• What needs to be done
Copy verbatim the block of lines in the entries below whose first line contains "432,1606 L 452,1644" and whose last line contains "33,1683 L 52,1710". Leave out all other lines.

Stored data

==============================

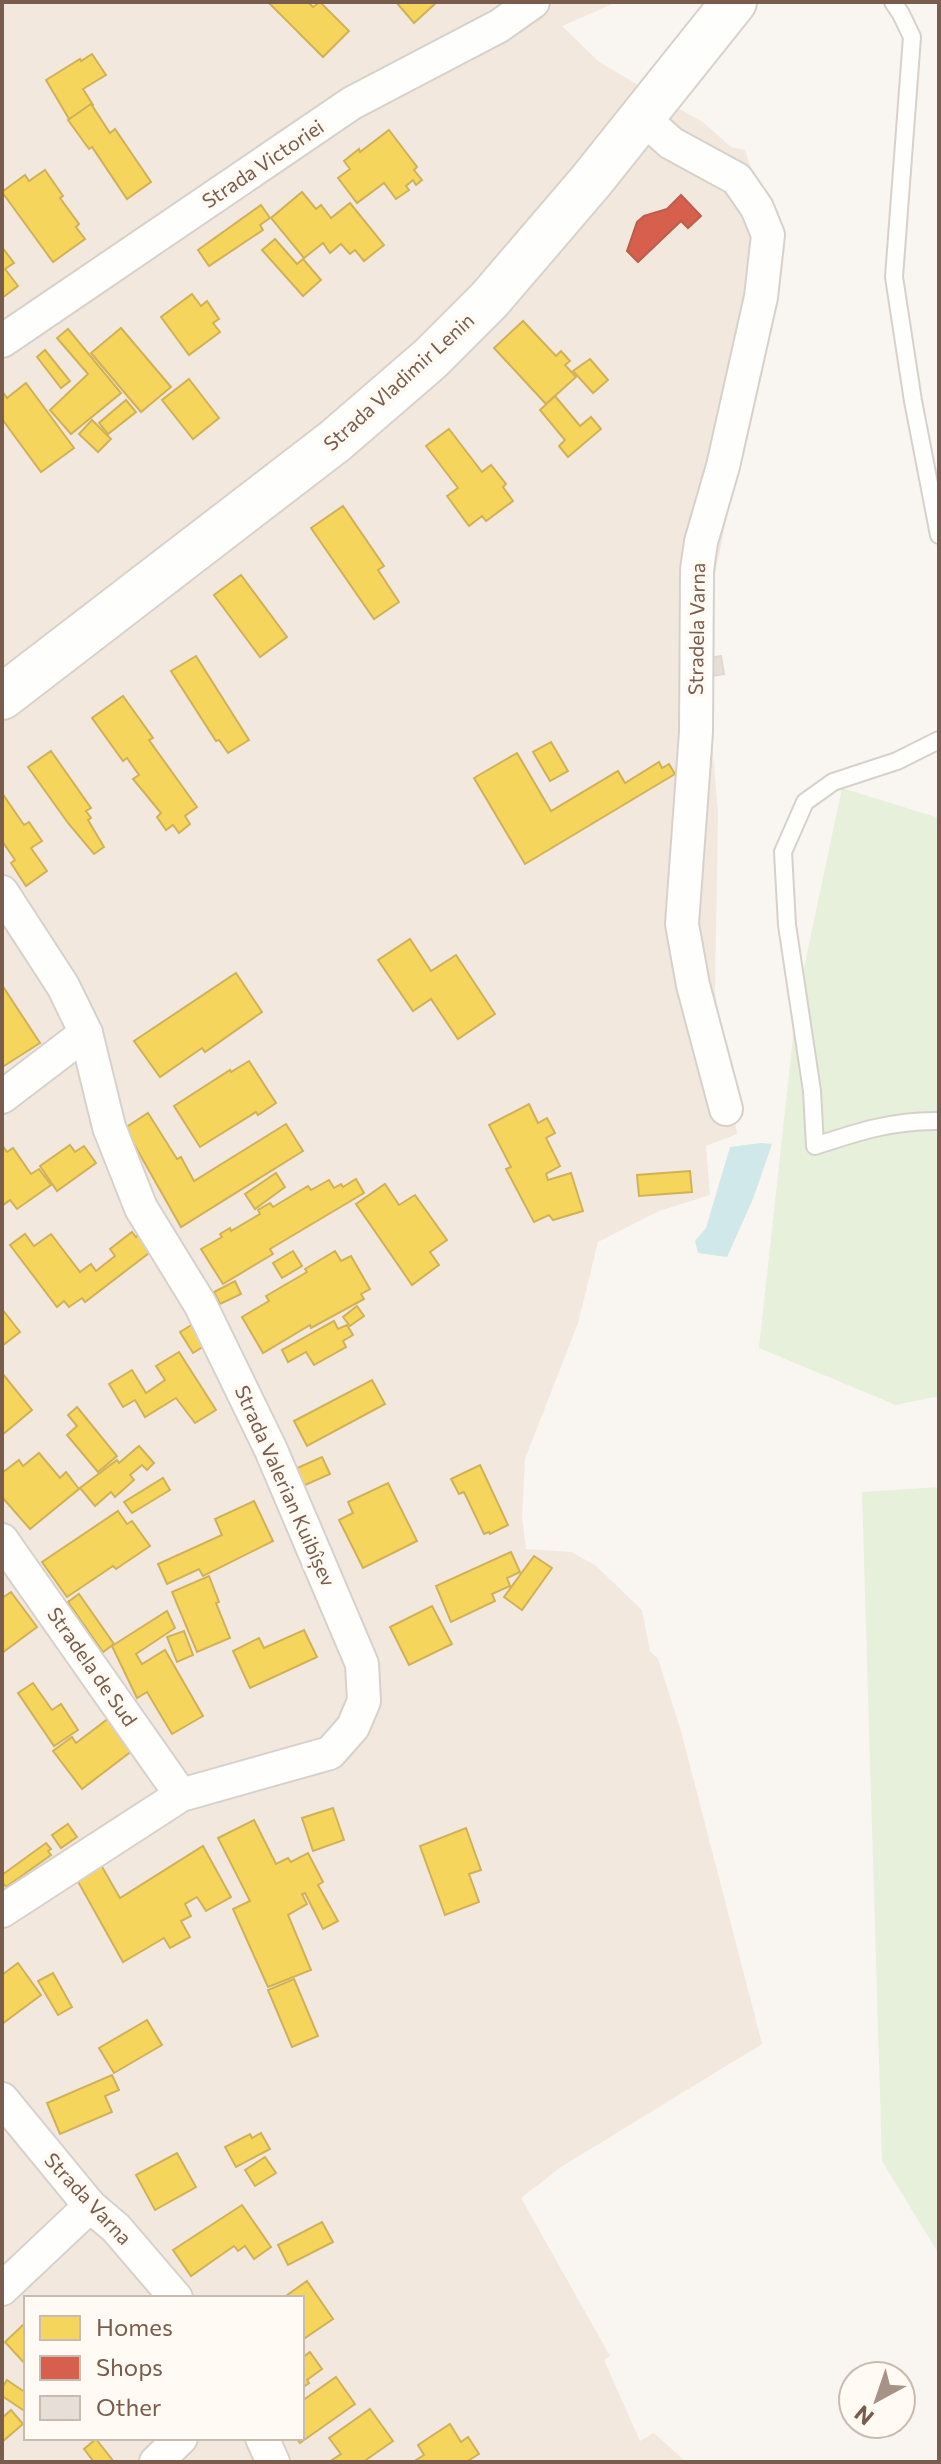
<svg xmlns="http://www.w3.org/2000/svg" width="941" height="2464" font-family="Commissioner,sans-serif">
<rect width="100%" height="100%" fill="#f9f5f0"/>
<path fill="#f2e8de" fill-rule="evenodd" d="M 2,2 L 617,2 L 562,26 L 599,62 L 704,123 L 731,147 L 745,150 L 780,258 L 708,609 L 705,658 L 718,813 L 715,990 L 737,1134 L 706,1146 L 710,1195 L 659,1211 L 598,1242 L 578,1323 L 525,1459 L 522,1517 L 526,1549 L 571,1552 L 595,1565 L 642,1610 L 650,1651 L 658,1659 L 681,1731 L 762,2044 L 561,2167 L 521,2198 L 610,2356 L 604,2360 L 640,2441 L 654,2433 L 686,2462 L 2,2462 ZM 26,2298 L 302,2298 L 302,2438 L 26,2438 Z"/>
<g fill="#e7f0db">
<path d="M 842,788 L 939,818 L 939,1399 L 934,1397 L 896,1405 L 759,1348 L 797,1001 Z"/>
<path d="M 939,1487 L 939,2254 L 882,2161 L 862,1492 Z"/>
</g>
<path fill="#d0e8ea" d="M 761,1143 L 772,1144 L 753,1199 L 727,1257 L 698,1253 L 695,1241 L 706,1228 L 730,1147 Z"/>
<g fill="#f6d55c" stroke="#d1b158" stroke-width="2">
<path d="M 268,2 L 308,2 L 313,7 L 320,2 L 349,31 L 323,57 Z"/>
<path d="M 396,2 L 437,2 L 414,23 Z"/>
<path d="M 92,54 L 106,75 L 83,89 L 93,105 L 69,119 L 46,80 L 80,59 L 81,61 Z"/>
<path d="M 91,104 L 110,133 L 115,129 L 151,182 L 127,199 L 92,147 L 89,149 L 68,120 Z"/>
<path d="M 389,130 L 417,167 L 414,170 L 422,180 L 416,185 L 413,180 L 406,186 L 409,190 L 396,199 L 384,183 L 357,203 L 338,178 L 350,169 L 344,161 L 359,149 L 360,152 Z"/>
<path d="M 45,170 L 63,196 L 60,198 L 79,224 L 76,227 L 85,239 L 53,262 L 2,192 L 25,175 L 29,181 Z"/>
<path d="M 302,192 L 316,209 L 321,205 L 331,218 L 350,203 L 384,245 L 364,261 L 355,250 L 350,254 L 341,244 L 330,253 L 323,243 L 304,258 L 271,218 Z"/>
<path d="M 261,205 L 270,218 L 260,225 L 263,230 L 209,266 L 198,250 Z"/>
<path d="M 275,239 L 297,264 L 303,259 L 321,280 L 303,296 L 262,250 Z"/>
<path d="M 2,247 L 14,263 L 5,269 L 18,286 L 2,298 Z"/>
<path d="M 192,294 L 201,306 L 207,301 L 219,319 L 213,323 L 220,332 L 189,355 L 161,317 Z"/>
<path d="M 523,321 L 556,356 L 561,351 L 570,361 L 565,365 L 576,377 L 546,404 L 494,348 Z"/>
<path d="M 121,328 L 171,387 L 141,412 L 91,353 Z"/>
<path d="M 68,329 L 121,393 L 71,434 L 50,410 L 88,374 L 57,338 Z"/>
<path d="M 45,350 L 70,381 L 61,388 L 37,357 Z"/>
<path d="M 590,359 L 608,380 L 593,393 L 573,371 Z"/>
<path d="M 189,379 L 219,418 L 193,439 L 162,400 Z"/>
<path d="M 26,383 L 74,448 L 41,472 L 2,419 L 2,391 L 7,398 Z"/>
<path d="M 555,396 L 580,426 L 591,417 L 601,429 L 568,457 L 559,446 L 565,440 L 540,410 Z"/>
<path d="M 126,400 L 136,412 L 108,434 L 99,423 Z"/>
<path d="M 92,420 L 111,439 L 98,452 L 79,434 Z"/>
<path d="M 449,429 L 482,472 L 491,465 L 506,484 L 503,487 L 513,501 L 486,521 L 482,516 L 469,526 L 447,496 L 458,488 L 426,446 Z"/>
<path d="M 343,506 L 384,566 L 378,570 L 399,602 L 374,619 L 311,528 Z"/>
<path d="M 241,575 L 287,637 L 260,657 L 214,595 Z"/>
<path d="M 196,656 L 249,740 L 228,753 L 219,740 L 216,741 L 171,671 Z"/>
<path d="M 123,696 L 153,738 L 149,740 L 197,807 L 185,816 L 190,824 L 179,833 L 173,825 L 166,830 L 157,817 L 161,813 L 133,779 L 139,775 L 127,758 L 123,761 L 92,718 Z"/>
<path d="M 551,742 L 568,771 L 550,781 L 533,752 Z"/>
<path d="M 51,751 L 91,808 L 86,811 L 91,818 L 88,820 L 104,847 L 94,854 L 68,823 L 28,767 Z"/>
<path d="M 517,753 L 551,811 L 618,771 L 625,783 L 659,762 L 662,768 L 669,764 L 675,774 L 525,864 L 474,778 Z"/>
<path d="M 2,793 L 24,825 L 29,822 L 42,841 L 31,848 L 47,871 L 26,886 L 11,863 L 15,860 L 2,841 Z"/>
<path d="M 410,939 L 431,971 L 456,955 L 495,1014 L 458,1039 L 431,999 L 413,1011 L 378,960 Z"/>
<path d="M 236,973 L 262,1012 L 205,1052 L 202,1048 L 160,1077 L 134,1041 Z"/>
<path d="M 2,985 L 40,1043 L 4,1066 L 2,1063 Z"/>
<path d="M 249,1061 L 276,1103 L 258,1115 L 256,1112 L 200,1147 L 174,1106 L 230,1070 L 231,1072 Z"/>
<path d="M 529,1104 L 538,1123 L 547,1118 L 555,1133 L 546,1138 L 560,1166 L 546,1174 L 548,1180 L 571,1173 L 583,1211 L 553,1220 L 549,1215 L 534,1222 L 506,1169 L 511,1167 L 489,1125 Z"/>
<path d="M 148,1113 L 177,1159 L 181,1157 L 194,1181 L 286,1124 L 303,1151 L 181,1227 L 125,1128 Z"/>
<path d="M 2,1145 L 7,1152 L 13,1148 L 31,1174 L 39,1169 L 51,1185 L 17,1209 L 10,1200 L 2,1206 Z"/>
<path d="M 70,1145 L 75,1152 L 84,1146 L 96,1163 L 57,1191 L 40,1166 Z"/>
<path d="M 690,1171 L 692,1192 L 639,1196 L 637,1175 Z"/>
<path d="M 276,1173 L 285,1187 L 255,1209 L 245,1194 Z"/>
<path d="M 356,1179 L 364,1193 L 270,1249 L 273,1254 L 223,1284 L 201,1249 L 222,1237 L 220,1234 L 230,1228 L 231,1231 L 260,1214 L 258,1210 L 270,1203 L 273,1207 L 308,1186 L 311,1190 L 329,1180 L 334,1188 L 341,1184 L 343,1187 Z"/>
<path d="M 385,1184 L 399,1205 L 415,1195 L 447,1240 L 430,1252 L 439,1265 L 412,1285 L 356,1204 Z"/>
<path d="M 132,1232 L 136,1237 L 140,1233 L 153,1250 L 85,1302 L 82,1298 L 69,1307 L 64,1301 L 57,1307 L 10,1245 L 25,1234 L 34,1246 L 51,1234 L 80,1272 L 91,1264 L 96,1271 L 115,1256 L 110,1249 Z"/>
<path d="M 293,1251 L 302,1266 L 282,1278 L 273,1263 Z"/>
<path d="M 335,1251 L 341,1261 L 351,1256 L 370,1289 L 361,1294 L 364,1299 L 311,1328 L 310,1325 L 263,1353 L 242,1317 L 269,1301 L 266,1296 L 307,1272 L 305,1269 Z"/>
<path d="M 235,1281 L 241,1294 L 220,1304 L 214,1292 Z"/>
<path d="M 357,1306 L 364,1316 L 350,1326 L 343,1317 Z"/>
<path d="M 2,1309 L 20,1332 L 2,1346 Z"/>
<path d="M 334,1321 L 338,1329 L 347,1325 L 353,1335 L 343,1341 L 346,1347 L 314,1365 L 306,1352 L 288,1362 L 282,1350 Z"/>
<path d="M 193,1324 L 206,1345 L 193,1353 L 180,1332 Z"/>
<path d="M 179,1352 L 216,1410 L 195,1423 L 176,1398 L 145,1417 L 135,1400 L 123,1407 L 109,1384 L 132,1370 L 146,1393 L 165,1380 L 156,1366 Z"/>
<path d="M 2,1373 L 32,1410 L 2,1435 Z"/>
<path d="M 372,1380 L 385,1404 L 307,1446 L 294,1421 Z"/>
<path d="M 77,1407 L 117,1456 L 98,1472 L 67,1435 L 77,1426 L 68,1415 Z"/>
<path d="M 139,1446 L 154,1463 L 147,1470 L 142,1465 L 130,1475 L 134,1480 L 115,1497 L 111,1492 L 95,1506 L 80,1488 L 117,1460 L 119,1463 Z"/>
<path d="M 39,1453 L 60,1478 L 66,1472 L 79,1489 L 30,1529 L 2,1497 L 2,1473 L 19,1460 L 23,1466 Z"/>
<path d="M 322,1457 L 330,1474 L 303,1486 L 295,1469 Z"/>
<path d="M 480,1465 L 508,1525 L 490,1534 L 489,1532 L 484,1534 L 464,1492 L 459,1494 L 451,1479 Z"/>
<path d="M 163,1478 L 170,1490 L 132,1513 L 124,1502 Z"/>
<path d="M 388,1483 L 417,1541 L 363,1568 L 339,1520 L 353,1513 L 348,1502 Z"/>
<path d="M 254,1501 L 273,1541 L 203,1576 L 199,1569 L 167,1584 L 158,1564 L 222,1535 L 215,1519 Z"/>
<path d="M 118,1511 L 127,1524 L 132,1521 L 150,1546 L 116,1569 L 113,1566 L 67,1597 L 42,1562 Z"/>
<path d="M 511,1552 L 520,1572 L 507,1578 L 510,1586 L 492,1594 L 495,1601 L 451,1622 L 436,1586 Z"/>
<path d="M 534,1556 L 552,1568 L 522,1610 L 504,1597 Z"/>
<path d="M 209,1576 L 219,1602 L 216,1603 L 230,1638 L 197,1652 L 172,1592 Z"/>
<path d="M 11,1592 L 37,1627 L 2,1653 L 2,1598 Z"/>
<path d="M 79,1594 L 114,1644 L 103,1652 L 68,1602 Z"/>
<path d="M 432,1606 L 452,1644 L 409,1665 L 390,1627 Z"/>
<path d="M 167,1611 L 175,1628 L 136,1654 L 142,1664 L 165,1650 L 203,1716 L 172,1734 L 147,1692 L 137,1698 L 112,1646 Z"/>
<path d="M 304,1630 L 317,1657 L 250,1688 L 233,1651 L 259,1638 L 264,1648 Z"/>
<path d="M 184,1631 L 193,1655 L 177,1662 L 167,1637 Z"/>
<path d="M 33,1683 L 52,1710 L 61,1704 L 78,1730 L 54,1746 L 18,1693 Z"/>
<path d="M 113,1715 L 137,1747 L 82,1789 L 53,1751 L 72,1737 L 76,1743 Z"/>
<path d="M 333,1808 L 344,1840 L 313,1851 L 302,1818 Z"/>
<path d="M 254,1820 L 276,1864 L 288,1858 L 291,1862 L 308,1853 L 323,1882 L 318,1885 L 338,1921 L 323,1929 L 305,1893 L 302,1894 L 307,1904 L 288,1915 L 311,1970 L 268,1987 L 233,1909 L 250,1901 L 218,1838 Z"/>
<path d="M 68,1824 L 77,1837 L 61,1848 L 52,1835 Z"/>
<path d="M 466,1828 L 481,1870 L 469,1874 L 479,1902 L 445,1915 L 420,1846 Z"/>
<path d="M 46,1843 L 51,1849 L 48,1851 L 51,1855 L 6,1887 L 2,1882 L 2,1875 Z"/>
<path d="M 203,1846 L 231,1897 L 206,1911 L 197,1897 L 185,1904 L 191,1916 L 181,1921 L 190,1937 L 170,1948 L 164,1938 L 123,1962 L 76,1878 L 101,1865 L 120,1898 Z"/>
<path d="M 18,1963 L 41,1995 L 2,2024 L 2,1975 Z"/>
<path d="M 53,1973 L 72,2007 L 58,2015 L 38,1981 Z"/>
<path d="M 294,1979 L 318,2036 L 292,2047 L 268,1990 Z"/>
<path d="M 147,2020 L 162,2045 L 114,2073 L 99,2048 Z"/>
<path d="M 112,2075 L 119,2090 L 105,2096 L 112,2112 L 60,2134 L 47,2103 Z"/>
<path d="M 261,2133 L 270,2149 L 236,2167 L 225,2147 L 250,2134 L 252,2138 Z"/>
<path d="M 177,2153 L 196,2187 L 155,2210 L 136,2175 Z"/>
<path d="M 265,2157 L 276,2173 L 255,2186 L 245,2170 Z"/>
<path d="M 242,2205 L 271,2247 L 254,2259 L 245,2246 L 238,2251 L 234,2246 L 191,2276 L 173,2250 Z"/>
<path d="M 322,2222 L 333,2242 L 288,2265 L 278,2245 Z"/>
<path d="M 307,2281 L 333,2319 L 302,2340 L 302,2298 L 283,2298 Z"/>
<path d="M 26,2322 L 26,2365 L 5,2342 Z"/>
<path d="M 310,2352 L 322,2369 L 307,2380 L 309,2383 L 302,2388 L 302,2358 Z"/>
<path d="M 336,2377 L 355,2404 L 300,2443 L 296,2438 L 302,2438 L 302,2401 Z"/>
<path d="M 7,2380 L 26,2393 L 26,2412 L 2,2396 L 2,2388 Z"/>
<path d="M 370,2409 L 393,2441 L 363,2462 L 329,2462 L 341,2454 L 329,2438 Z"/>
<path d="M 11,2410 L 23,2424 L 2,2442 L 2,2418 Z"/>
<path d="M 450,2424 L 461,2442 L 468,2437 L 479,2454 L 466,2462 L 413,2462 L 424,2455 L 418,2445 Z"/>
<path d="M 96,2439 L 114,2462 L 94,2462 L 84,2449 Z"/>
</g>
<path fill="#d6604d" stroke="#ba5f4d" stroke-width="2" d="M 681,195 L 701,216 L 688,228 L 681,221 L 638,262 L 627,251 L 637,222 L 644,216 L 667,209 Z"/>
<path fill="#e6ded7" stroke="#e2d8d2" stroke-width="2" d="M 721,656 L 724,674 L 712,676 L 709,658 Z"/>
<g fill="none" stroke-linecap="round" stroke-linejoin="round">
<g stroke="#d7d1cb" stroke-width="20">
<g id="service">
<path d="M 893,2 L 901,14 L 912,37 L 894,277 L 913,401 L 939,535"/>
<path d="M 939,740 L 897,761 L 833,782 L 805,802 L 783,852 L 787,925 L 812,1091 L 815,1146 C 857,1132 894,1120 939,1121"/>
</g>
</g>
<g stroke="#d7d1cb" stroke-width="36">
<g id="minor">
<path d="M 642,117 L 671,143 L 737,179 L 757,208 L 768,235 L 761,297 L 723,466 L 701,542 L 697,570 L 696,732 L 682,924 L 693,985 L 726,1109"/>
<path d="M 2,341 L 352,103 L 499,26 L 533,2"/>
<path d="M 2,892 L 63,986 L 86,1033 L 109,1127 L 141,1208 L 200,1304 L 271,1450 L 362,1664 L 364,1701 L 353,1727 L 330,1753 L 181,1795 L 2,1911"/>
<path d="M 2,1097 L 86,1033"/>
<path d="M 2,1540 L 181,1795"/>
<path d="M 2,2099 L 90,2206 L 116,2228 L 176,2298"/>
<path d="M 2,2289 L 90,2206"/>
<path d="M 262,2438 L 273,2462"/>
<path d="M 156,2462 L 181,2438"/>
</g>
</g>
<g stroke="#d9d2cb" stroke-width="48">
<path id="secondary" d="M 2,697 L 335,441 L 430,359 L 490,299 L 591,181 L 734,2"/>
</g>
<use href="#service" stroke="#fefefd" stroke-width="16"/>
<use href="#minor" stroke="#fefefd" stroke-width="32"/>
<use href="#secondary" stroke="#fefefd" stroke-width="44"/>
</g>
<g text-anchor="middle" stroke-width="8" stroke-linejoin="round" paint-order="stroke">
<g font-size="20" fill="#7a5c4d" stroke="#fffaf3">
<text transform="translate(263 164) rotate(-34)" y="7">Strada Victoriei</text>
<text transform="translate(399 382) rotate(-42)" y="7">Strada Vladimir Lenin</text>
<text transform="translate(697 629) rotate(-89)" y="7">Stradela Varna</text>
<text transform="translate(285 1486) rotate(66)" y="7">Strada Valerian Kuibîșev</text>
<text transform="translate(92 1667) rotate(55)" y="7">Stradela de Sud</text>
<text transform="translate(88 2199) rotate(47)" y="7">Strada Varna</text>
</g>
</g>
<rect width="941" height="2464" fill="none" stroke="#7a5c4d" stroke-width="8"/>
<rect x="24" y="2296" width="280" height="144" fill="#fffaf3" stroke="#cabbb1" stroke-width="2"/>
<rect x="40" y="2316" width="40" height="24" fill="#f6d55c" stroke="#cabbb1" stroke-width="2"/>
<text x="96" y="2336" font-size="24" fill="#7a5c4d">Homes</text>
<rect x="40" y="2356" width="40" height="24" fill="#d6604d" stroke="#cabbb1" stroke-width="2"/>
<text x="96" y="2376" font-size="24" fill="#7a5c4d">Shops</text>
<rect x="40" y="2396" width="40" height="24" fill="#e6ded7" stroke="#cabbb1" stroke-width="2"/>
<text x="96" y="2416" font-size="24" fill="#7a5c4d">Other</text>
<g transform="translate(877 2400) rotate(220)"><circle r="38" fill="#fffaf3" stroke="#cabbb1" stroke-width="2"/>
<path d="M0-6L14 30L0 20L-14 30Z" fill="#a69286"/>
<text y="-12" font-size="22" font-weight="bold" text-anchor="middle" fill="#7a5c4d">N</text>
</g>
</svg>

==============================

• Reply to the exercise
<path d="M 432,1606 L 452,1644 L 409,1665 L 390,1627 Z"/>
<path d="M 167,1611 L 175,1628 L 136,1654 L 142,1664 L 165,1650 L 203,1716 L 172,1734 L 147,1692 L 137,1698 L 112,1646 Z"/>
<path d="M 304,1630 L 317,1657 L 250,1688 L 233,1651 L 259,1638 L 264,1648 Z"/>
<path d="M 184,1631 L 193,1655 L 177,1662 L 167,1637 Z"/>
<path d="M 33,1683 L 52,1710 L 61,1704 L 78,1730 L 54,1746 L 18,1693 Z"/>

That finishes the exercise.